等陸馳嶼那天不在了,又有誰會記得世界上曾經有過一個渺小的陸馳嶼?
希望江陶不要記住他同,不要為他傷心。
坐到天黑,村裏一片寂靜,沒有班車去鎮上,陸馳嶼一個人走了很久,終于在路上遇到一個騎摩托車的大哥,他問大哥能不能送他去鎮上的旅館,大哥看他一個人怪可憐的,收了他五十,将他送到了鎮上。
鎮上的小旅館條件有限,他想洗圍巾,又怕幹不了,最終也只是拿紙巾擦了擦,抱着圍巾坐了一夜。
他想,幸虧江陶沒跟他在一起,要是江陶跟他在一起,他該如何面對江陶,把家人永遠藏在身後嗎?

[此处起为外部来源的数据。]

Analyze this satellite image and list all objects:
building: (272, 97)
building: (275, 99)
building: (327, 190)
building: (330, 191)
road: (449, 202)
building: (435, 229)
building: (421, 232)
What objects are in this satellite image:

隔天一早,他接到陸大海電話,沒問他昨晚在哪裏過夜的,也沒問他好不好,安不安全,而是問他能不能回家商量點事,陸馳嶼讓他就在電話裏說,陸大海幾乎是沒打草稿,直接說:“家裏該建房子了,你也看到了,全村就我們家房子最破最爛,我昨晚找人算了下,自建個小三層,加裝修,裏裏外外一百二三十萬,你出一百萬吧,剩下的我先找人借着。”
陸馳嶼已經感覺不到憤怒或委屈了,“一百萬,幹脆當你這個兒子死了吧。”
他突然想起一句話,就算是甘蔗也有榨幹汁的那一刻,他的家人從不問他累不累,只想從他身上索取。

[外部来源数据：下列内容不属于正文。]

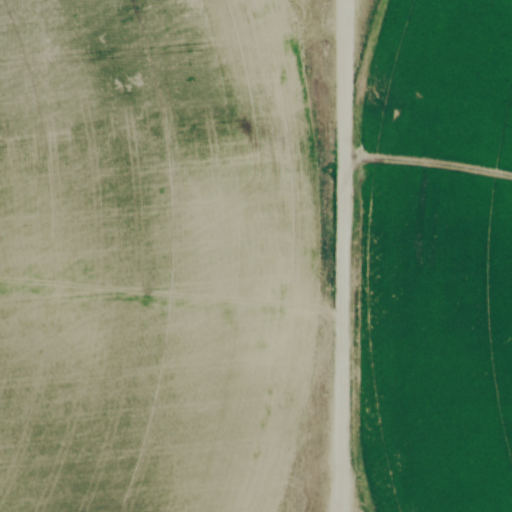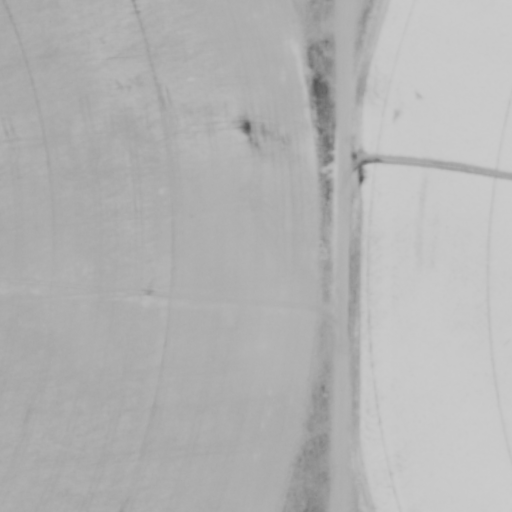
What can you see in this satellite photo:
crop: (153, 254)
crop: (432, 260)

難受到整個人都是迷糊的,陸馳嶼覺得他應該找個沒人的地方哭一場,可惜,一滴眼淚也流不出來。
這時候的他想的跟昨晚完全不一樣,他不應該成為家裏的提款機,他的存在也有他的意義,他有他的人生,他要逃離深淵站到陽光下,站到江陶面前,父母他該盡孝,他能做到贍養他們到老,但是陸佑林不該是他的背負,他有手有腳,自己可以照顧自己。

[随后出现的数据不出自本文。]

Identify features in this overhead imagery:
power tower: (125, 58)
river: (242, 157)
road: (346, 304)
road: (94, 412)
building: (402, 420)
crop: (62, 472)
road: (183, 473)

回到瑞典已是兩天後,龔哥去接的他,一見他差點沒認出來,“你這是怎麽了?被人打劫了?臉上的傷怎麽回事?”
“沒事,龔哥,你知道哪裏有幹洗店嗎?”
從前都是江陶拿去洗,陸馳嶼根本不知道哪裏能幹洗。
“倒是知道,你要洗什麽?”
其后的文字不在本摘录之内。